The research community, including deans and department chairs as well as individual investigators, has responsibility as well. Often such multidisciplinary work encounters administrative barriers within research settings, and such applied work that by its nature departs from conventional science is often seen as risky for young investigators who are looking to tenure and career development. Funding agencies as well as university officials and faculties must begin to revise policies and attitudes if we are to make more progress in the next decade in this area than we have in the previous two decades.
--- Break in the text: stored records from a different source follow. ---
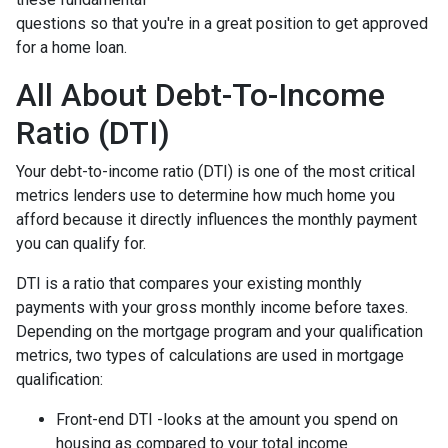
questions so that you're in a great position to get approved
for a home loan.
All About Debt-To-Income
Ratio (DTI)
Your debt-to-income ratio (DTI) is one of the most critical
metrics lenders use to determine how much home you
afford because it directly influences the monthly payment
you can qualify for.
DTI is a ratio that compares your existing monthly
payments with your gross monthly income before taxes.
Depending on the mortgage program and your qualification
metrics, two types of calculations are used in mortgage
qualification:
Front-end DTI -looks at the amount you spend on
housing as compared to your total income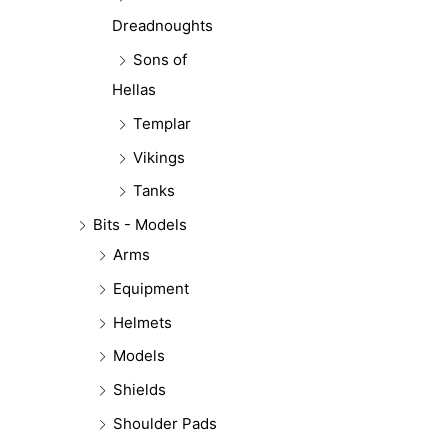
Dreadnoughts
Sons of
Hellas
Templar
Vikings
Tanks
Bits - Models
Arms
Equipment
Helmets
Models
Shields
Shoulder Pads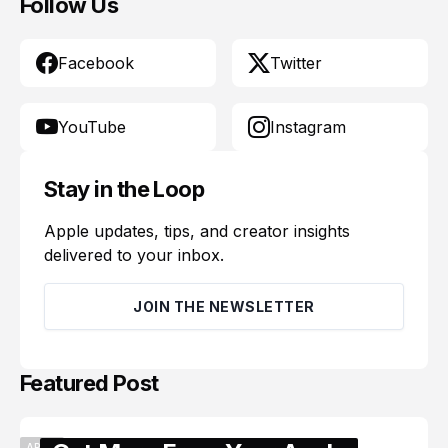
Follow Us
Facebook
Twitter
YouTube
Instagram
Stay in the Loop
Apple updates, tips, and creator insights
delivered to your inbox.
JOIN THE NEWSLETTER
Featured Post
APPLE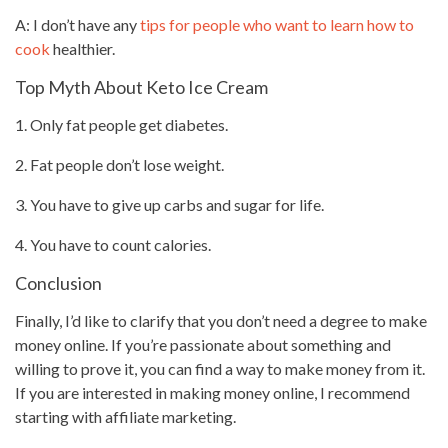
A: I don’t have any
tips for people who want to learn how to
cook
healthier.
Top Myth About Keto Ice Cream
1. Only fat people get diabetes.
2. Fat people don’t lose weight.
3. You have to give up carbs and sugar for life.
4. You have to count calories.
Conclusion
Finally, I’d like to clarify that you don’t need a degree to make
money online. If you’re passionate about something and
willing to prove it, you can find a way to make money from it.
If you are interested in making money online, I recommend
starting with
affiliate marketing
.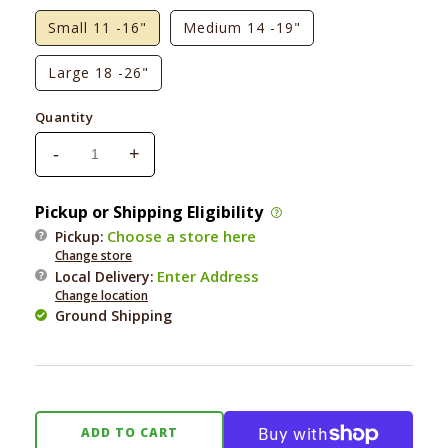
Small 11 -16"
Medium 14 -19"
Large 18 -26"
Quantity
-
+
Decrease
Increase
quantity
quantity
for
for
Pickup or Shipping Eligibility
Foggy
Foggy
Choose a store here
Pickup:
Dog
Dog
Change store
Vintage
Vintage
Enter Address
Local Delivery
:
Blossom
Blossom
Change location
Dog
Dog
Ground Shipping
Collar
Collar
ADD TO CART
Finally, we clearly recognize that knowledge alone is not adequate to change policy. It is not the purpose of this article to review the substantial efforts underway to improve “knowledge-transfer” and “translating research into practice” activity and effectiveness (Canadian Health Services Research Foundation 1999; Agency for Health Research and Quality 2003). The importance of such questions and relationships needs to be made clear to decision makers and the public at large, so that there is demand created for such information that parallels the demand for more and better medical care. Compelling case studies, as mentioned earlier, are perhaps one of the best ways, as well as articles and electronic information that can keep the dialogue going. Research that originates in using organizations in partnership with academic centers also has promise. Mechanisms need to be found perhaps within existing policy and consumer organizations for the opportunities of a cross-sectoral focus to continue to receive attention.
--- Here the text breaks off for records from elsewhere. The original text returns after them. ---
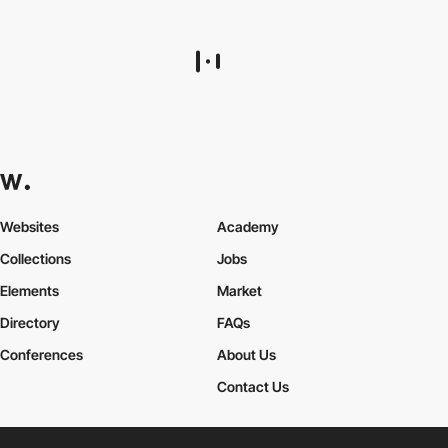
Websites
Academy
Collections
Jobs
Elements
Market
Directory
FAQs
Conferences
About Us
Contact Us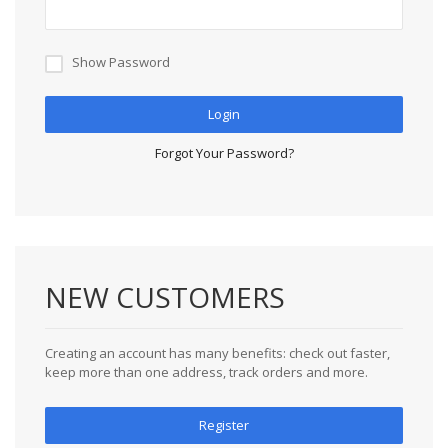
Show Password
Login
Forgot Your Password?
NEW CUSTOMERS
Creating an account has many benefits: check out faster,
keep more than one address, track orders and more.
Register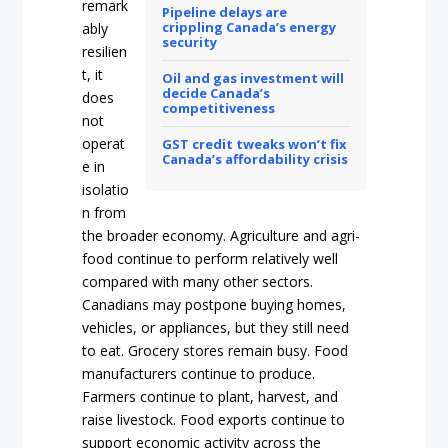
remark
Pipeline delays are
crippling Canada’s energy
ably
security
resilien
t, it
Oil and gas investment will
decide Canada’s
does
competitiveness
not
operat
GST credit tweaks won’t fix
Canada’s affordability crisis
e in
isolatio
n from
the broader economy. Agriculture and agri-
food continue to perform relatively well
compared with many other sectors.
Canadians may postpone buying homes,
vehicles, or appliances, but they still need
to eat. Grocery stores remain busy. Food
manufacturers continue to produce.
Farmers continue to plant, harvest, and
raise livestock. Food exports continue to
support economic activity across the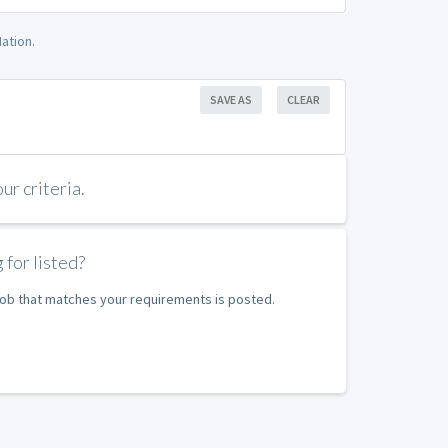
ation.
SAVE AS
CLEAR
r criteria.
 for listed?
 job that matches your requirements is posted.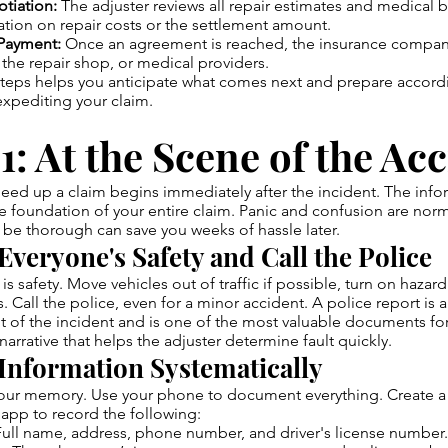
tiation:
The adjuster reviews all repair estimates and medical b
tion on repair costs or the settlement amount.
Payment:
Once an agreement is reached, the insurance compan
the repair shop, or medical providers.
teps helps you anticipate what comes next and prepare accordi
 expediting your claim.
1: At the Scene of the Ac
speed up a claim begins immediately after the incident. The inf
he foundation of your entire claim. Panic and confusion are norm
be thorough can save you weeks of hassle later.
Everyone's Safety and Call the Police
y is safety. Move vehicles out of traffic if possible, turn on hazard
s. Call the police, even for a minor accident. A police report is an
t of the incident and is one of the most valuable documents for 
narrative that helps the adjuster determine fault quickly.
 Information Systematically
your memory. Use your phone to document everything. Create a
app to record the following:
ull name, address, phone number, and driver's license number.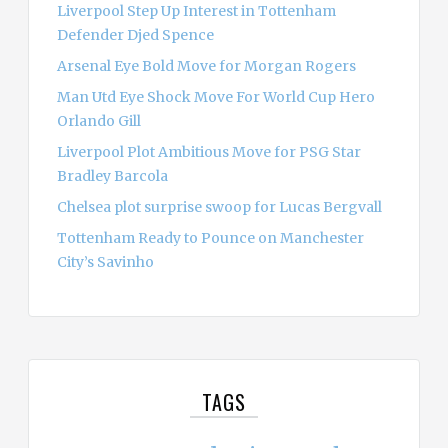
Liverpool Step Up Interest in Tottenham
Defender Djed Spence
Arsenal Eye Bold Move for Morgan Rogers
Man Utd Eye Shock Move For World Cup Hero
Orlando Gill
Liverpool Plot Ambitious Move for PSG Star
Bradley Barcola
Chelsea plot surprise swoop for Lucas Bergvall
Tottenham Ready to Pounce on Manchester
City’s Savinho
TAGS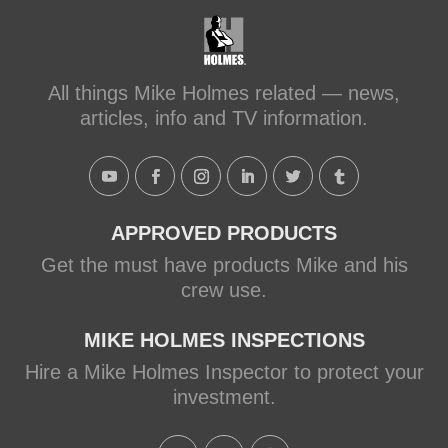
Transforming a Leaky Shower with
Schluter Systems
makeitright.ca
Mike Holmes, contractor and TV
All things Mike Holmes related — news,
host, discusses how to fix a leaky
articles, info and TV information.
shower with Schluter Systems from a
Holmes Family Rescue episode.
View on Facebook
·
Share
APPROVED PRODUCTS
Get the must have products Mike and his
crew use.
MIKE HOLMES INSPECTIONS
Hire a Mike Holmes Inspector to protect your
investment.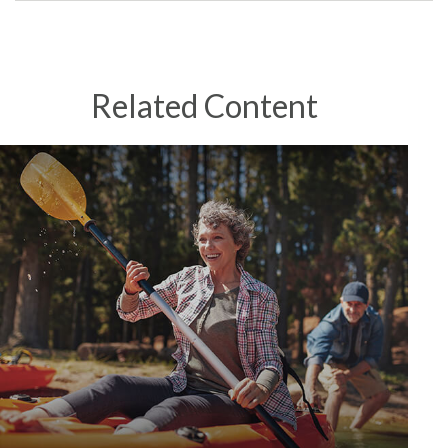
Related Content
We do not underestimate the challenge that making progress entails. We live in a society that values direct medical intervention that has immediate effect on our own health and those we are close to. There are many impediments to a broader perspective. They include: the resistance of the medical care sector; the territoriality of the public health sector; the bias toward looking at individual risk factors instead of population risk factors; the appeal of “identifiable” over “statistical” lives; and the lack of awareness in many of the non-health-sectors of the ways that population health status interacts with their own goals and responsibilities (e.g., if urban planners encourage walking to improve health, local retailers may benefit as well). The impact of nonmedical factors, many of which have their effects over long time periods, is less well appreciated, although there are common understandings (about air and water purity, for example) that can be built on. The data and methods that we have are not adequate to provide the convincing causal policy-relevant evidence that public and private decision makers can use with assurance.
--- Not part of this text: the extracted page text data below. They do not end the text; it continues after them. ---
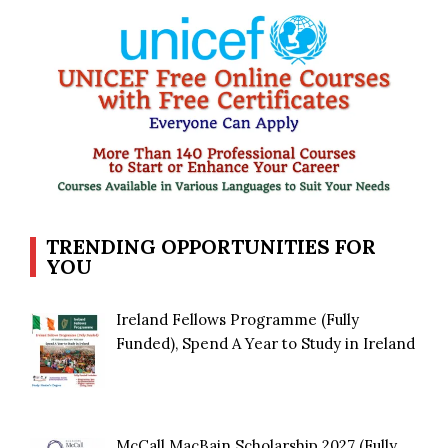
TRENDING OPPORTUNITIES FOR
YOU
Ireland Fellows Programme (Fully
Funded), Spend A Year to Study in Ireland
McCall MacBain Scholarship 2027 (Fully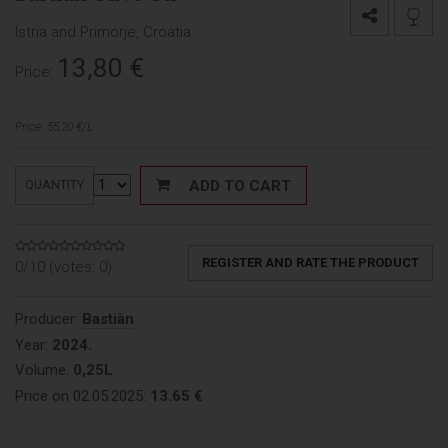
Istria and Primorje, Croatia
13,80
€
Price:
Price: 55,20 €/L
ADD TO CART
QUANTITY
REGISTER AND RATE THE PRODUCT
0/10 (votes:
0
)
Producer:
Bastiàn
Year:
2024.
Volume:
0,25L
Price on 02.05.2025:
13.65 €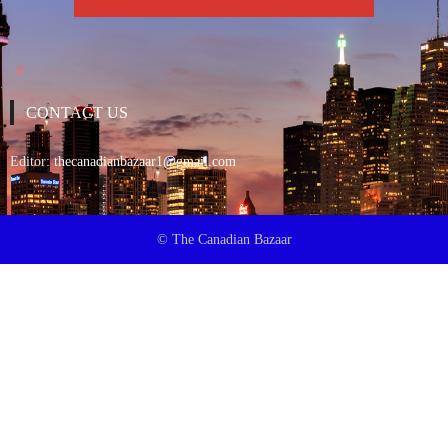
CONTACT US
Editor:
thecanadianbazaar1@gmail.com
© The Canadian Bazaar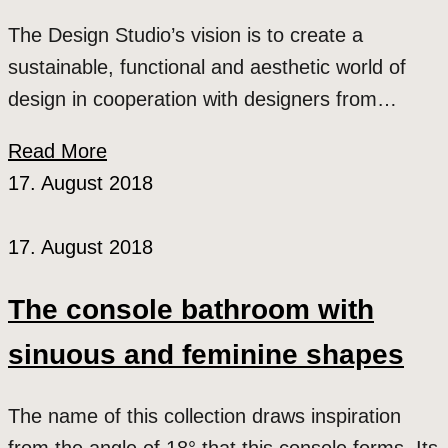
The Design Studio’s vision is to create a
sustainable, functional and aesthetic world of
design in cooperation with designers from…
Read More
17. August 2018
17. August 2018
The console bathroom with
sinuous and feminine shapes
The name of this collection draws inspiration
But despite these limitations, there is a growing body of compelling evidence and experience that optimal health outcomes will not be achieved without a better balance in the medical and nonmedical determinants of health. Indeed, if these opportunities are appreciated and our call is heeded, we would expect the following outcomes by 2010:

Many more studies will start from this different perspective, that is, how can health or a specific health outcome or problem be improved from the perspective of the multiple determinants across different investment sectors?

A significant increase in the number of funded projects, research findings, and investigators working in this area;

New interventions and pilot projects based on knowledge we already have or that is newly acquired;

An increased number of governmental and business polices adopted that have a basis in cross-sectoral collaboration;

Departments of health that adopt a broad population health mandate while enhancing traditional public health functions;

Greater priority to population health among people in elected office and members of their immediate staff.

We believe the promise is great, but the time for many of these opportunities to have impact is long. Even with imperfect evidence, we must move ahead to include some of these not fully established approaches in our research portfolio. The likely result of not beginning much more cross-sectoral research and policy development is considerably less progress on overall health outcomes and distribution than we would want or can afford.